GIVEN INFORMATION Block Start
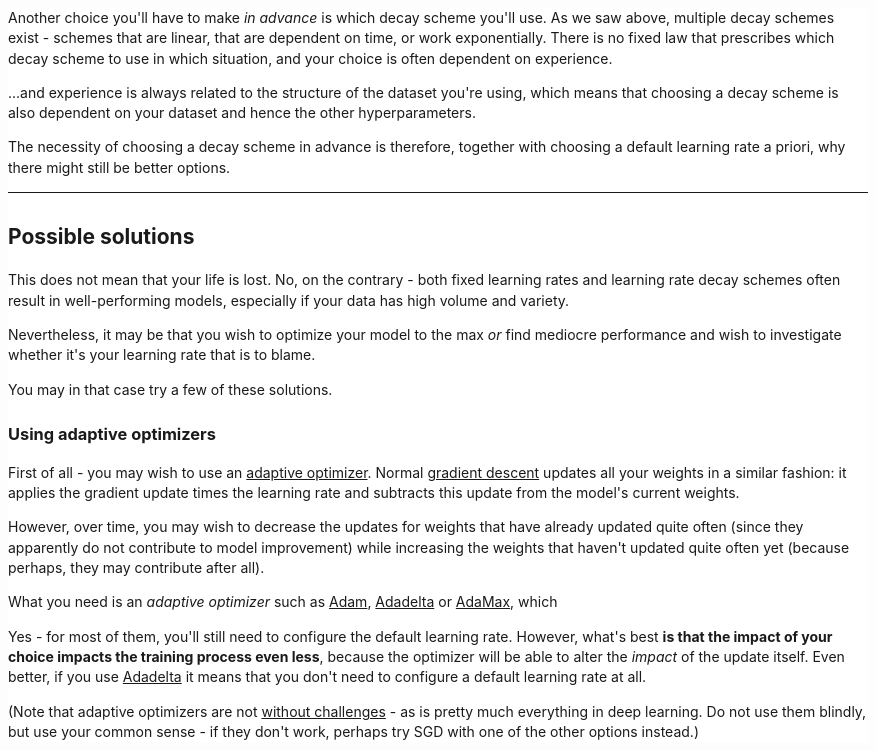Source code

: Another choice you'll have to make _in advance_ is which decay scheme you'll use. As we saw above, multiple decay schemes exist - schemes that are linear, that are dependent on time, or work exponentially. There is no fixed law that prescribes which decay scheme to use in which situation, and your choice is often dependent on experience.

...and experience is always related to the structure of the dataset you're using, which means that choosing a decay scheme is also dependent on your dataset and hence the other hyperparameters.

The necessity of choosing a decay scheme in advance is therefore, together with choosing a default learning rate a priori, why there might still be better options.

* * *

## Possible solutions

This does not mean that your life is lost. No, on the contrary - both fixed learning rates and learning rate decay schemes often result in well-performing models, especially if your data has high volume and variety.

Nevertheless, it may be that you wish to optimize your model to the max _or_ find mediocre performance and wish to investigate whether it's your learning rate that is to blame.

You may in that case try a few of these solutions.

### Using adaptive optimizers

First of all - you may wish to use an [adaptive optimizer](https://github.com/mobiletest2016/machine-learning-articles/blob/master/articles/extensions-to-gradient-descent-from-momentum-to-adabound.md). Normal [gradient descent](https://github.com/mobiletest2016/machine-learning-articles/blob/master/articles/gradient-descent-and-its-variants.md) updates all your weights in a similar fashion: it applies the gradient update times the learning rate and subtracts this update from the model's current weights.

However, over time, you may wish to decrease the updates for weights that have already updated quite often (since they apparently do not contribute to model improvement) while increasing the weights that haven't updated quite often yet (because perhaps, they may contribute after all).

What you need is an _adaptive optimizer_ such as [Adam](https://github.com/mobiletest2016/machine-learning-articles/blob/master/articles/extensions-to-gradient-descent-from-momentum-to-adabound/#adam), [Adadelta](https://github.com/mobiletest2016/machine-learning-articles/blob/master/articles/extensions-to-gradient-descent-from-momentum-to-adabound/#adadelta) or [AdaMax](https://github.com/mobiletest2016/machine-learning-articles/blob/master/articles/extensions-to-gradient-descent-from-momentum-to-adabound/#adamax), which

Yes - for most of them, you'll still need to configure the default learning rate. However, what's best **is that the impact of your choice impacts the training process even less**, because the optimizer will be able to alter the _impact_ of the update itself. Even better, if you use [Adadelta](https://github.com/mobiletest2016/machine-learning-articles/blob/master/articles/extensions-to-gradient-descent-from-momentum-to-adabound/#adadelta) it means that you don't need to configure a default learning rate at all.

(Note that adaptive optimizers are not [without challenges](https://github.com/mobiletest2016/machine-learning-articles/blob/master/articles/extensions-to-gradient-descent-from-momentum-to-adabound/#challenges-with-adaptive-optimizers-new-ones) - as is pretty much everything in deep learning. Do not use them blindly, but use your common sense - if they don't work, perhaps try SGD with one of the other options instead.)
GIVEN INFORMATION Block End
GIVEN INFORMATION Block Start
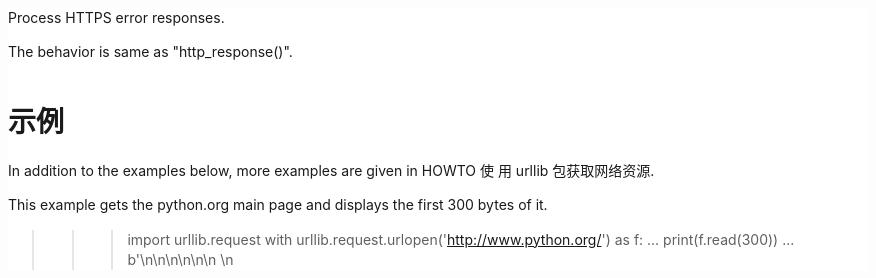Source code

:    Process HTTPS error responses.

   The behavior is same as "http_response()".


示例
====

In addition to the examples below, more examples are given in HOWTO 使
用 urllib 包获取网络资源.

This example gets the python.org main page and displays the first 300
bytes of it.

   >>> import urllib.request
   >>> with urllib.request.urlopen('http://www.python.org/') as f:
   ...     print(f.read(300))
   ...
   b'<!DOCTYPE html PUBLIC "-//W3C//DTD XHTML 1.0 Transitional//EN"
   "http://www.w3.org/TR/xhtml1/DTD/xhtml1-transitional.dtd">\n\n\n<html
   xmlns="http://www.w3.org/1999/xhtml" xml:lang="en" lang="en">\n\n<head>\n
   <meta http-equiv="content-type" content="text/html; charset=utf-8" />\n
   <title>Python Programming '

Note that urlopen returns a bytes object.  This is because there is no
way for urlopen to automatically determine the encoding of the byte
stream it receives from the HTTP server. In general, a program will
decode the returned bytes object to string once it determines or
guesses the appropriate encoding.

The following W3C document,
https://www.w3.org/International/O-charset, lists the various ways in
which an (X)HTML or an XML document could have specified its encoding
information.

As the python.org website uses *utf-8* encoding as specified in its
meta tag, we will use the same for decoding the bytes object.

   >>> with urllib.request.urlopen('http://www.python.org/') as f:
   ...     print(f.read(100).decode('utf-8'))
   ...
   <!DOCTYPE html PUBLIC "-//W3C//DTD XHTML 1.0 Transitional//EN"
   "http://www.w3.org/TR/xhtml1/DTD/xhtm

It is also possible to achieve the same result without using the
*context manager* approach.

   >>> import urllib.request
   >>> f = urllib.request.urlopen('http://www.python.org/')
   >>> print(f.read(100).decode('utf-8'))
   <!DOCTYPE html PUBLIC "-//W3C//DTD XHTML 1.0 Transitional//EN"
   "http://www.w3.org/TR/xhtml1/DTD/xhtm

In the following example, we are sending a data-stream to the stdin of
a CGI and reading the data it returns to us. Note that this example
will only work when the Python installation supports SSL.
GIVEN INFORMATION Block End
GIVEN INFORMATION Block Start
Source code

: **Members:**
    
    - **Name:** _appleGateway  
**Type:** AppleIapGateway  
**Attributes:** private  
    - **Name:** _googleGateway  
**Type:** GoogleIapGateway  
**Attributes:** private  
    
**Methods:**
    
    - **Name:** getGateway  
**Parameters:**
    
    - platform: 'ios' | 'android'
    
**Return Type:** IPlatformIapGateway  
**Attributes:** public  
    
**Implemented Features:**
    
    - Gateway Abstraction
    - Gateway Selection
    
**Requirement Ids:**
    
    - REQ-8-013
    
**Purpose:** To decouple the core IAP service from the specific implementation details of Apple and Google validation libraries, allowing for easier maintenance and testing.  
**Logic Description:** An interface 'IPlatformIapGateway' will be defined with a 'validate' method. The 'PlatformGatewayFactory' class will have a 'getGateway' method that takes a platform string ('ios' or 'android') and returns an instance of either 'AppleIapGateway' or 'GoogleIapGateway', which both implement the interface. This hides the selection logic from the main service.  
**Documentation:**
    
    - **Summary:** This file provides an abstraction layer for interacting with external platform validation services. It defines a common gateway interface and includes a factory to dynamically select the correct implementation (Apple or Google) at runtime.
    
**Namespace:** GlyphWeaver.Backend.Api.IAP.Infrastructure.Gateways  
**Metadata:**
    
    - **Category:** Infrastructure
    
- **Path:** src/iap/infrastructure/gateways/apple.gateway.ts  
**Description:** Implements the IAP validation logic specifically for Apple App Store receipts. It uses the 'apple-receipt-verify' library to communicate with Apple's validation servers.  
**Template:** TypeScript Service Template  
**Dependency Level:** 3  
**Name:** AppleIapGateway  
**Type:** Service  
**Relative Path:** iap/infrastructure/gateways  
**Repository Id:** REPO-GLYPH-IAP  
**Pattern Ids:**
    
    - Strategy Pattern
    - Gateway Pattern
GIVEN INFORMATION Block End
EXERCISE DIRECTIONS. From the first listing, extract word for word the lines starting at the one that contains "dependent on experience." and ending at the one that contains "This does not", including both of those lines.

FINAL ANSWER.
: Another choice you'll have to make _in advance_ is which decay scheme you'll use. As we saw above, multiple decay schemes exist - schemes that are linear, that are dependent on time, or work exponentially. There is no fixed law that prescribes which decay scheme to use in which situation, and your choice is often dependent on experience.

...and experience is always related to the structure of the dataset you're using, which means that choosing a decay scheme is also dependent on your dataset and hence the other hyperparameters.

The necessity of choosing a decay scheme in advance is therefore, together with choosing a default learning rate a priori, why there might still be better options.

* * *

## Possible solutions

This does not mean that your life is lost. No, on the contrary - both fixed learning rates and learning rate decay schemes often result in well-performing models, especially if your data has high volume and variety.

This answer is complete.